→ **WHAT YOU SHOULD DO**:
Arrange the lines of the items below as a numbered list, starting from the line with "scientific name: Alpinia formosana" up to and including the final line of the items, and leave out any blank lines.

→ **INFORMATION SUPPLIED**:

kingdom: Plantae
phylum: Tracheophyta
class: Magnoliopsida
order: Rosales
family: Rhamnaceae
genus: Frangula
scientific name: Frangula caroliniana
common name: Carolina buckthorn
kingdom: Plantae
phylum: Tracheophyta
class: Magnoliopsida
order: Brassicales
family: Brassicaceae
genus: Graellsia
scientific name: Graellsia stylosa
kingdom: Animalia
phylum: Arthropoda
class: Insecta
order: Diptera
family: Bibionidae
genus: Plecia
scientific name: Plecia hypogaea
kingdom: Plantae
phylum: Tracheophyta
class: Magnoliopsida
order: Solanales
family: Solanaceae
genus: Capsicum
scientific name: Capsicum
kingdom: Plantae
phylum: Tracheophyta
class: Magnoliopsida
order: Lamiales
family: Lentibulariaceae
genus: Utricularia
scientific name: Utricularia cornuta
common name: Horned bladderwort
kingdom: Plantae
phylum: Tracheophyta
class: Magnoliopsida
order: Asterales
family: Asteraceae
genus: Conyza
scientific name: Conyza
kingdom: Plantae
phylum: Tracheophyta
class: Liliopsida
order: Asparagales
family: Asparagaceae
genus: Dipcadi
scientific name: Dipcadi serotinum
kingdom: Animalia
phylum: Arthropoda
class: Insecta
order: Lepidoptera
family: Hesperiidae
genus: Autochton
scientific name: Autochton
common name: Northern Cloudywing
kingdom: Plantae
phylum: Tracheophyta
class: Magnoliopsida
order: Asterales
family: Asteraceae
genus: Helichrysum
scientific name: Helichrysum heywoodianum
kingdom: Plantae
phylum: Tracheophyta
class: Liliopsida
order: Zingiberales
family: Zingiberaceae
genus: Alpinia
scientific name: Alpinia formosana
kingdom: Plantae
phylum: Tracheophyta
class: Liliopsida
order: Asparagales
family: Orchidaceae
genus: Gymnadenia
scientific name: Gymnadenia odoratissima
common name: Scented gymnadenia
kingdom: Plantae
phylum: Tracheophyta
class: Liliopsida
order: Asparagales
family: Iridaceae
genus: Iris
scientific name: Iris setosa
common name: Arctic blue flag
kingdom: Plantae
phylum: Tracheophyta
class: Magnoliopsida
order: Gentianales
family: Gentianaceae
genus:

→ **REPLY TO THE EXERCISE**:
1. scientific name: Alpinia formosana
2. kingdom: Plantae
3. phylum: Tracheophyta
4. class: Liliopsida
5. order: Asparagales
6. family: Orchidaceae
7. genus: Gymnadenia
8. scientific name: Gymnadenia odoratissima
9. common name: Scented gymnadenia
10. kingdom: Plantae
11. phylum: Tracheophyta
12. class: Liliopsida
13. order: Asparagales
14. family: Iridaceae
15. genus: Iris
16. scientific name: Iris setosa
17. common name: Arctic blue flag
18. kingdom: Plantae
19. phylum: Tracheophyta
20. class: Magnoliopsida
21. order: Gentianales
22. family: Gentianaceae
23. genus:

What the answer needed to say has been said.